--- Start of Data supplied ---
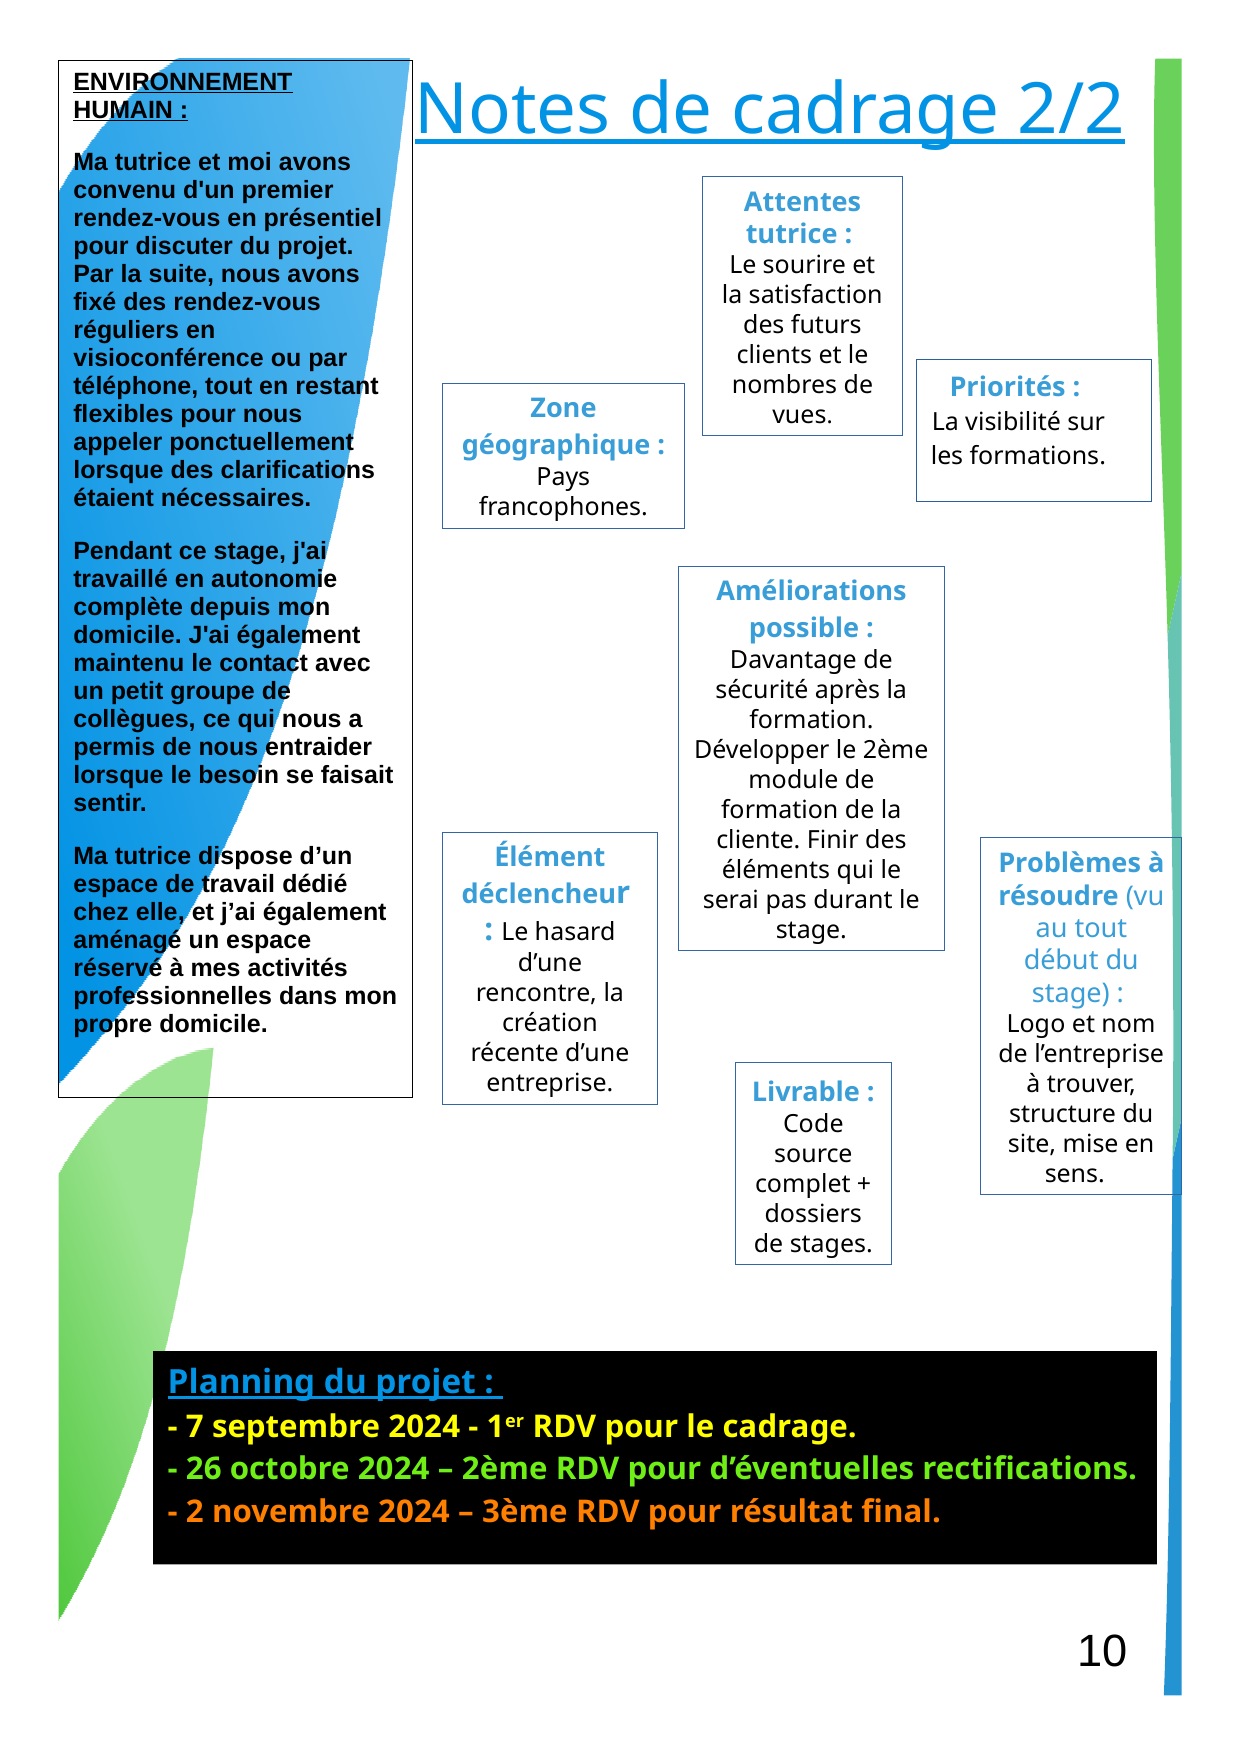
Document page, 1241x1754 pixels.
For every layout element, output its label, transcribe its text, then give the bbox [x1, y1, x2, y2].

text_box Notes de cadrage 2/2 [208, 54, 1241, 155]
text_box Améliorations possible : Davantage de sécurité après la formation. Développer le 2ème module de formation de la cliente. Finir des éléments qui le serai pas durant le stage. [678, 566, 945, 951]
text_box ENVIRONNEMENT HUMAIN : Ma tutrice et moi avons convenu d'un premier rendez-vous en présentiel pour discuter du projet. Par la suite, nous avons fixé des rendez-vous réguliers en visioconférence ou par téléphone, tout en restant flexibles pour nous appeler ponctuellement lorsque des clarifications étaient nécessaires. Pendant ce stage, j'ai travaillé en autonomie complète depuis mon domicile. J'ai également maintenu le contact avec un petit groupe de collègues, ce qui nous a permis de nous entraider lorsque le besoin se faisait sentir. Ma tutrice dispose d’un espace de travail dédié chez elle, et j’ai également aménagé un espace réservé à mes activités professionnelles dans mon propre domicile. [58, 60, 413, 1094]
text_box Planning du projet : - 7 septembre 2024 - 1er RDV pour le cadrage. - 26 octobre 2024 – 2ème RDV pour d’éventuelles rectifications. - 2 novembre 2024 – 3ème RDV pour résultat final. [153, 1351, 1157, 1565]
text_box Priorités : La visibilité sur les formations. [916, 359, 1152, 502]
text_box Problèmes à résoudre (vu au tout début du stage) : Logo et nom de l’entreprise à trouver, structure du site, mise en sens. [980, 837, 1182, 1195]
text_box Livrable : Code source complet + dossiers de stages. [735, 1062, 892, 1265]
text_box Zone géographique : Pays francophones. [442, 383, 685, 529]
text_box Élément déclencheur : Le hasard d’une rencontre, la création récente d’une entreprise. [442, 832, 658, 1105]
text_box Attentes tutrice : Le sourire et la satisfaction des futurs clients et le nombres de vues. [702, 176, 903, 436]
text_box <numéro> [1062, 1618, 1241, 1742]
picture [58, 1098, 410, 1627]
--- End of Data supplied ---
Which lines above contain the word "cadrage"? Copy out each such line in full.

text_box Notes de cadrage 2/2 [208, 54, 1241, 155]
text_box Planning du projet : - 7 septembre 2024 - 1er RDV pour le cadrage. - 26 octobre 2024 – 2ème RDV pour d’éventuelles rectifications. - 2 novembre 2024 – 3ème RDV pour résultat final. [153, 1351, 1157, 1565]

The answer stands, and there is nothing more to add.